Me Beauchemin a ensuite analysé un cas qui fait jurisprudence où la Cour d'appel a émis l'opinion qu'un recours collectif ne doit pas être traité comme un faisceau de causes individuelles. L'avocat a souligné que les cigarettiers eux-mêmes, dans leur preuve en défense, ont eu recours à des experts, des experts en histoire, qui théorisent sur la « connaissance populaire » et généralisent à tout le monde une connaissance des méfaits sanitaires du tabac qui n'était pourtant pas partagée par de nombreux fumeurs.

Selon Marc Beauchemin, les distinctions entre les individus qui fonderaient l'attribution d'un dédommagement plus ou moins élevé doivent se faire et peuvent se faire au moment de la présentation des réclamations individuelles, une fois le jugement final rendu en faveur des recours collectifs, mais n'ont pas d'utilité pour déterminer le tort ou non des cigarettiers.
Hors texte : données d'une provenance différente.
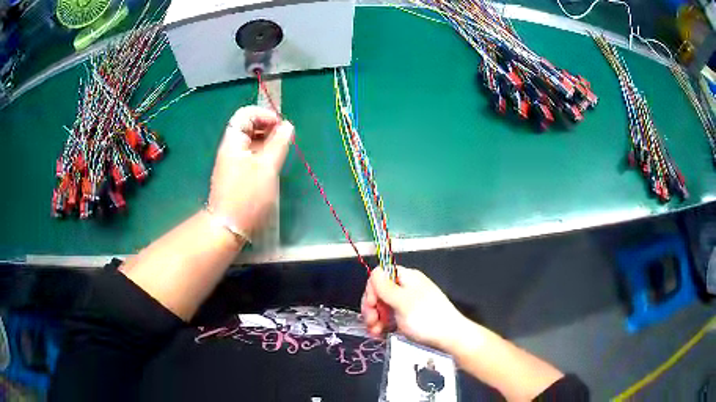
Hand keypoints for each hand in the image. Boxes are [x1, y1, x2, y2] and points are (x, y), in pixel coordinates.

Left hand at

L'avocat des recours collectifs a répété de plusieurs façons que la Cour d'appel faisait face à la quatrième version d'une invitation à se pencher sur une chose déjà jugée par elle. Me Beauchemin a déploré que les membres des recours collectifs subissent la menace constante d'une remise en cause de leurs droits (à un recours collectif) (à un procès des cigarettiers plutôt que le leur).

Marc Beauchemin a affirmé au juge Morissette que le calendrier de la preuve en défense des cigarettiers fond comme peau de chagrin ces mois-ci et que l'audition d'un appel n'accélérera rien.

Me Gordon Kugler a enchaîné en faisant valoir au juge Morissette que s'il convoquait une formation de trois de ses collègues pour entendre un appel, Imperial n'avait aucune chance de gagner cette manche.

Le doyen dans le camp des avocats des recours collectifs a déclaré qu'un jugement supplémentaire n'aboutirait jamais à la conclusion que l'examen des dossiers médicaux individuels lors de l'instruction d'un recours collectif est nécessaire. Le mieux que peuvent espérer les cigarettiers est une porte entrouverte avec la mention que de tels dossiers pourraient être utiles.

Me Kugler a aussi cité certains articles du Code de procédure civile, notamment des articles de la séquence 1027 à 1032, où le législateur décrit le contenu et l'effet d'un jugement dans une action en recours collectif.

Pour les juristes dans la salle, ce pouvait être une toute autre histoire, mais pour l'auteur de ce blogue, il a été très instructif de lire ce bout du code, en particulier l'article 1031.
1031. Le tribunal ordonne le recouvrement collectif si la preuve permet d'établir d'une façon suffisamment exacte le montant total des réclamations des membres; il détermine alors le montant dû par le débiteur même si l'identité de chacun des membres ou le montant exact de leur réclamation n'est pas établi.
Comme Me Beauchemin, Me Kugler a répété de diverses manières que l'affaire devant le juge Morissette est une chose jugée. Le juge a confessé qu'il penchait en faveur de l'acceptation de la requête d'Imperial Tobacco en début de séance mais que les avocats l'avaient fait douter et qu'il allait avoir besoin de réflexion avant de trancher.

L'honorable Morissette a annoncé qu'il allait prévenir dès mercredi s'il fallait attendre de sa part un rejet écrit de la requête ou s'il fallait au contraire que les avocats des deux parties planifient avec lui une nouvelle audition devant trois de ses collègues de la Cour d'appel.

DERNIÈRE NOUVELLE DATÉE DU MERCREDI 6 NOVEMBRE: le juge Morissette a accordé à Imperial la permission demandée d'en appeler de la décision du 13 septembre 2013 du juge Brian Riordan. Une formation de trois juges d'appel entendra les parties le 28 février 2014.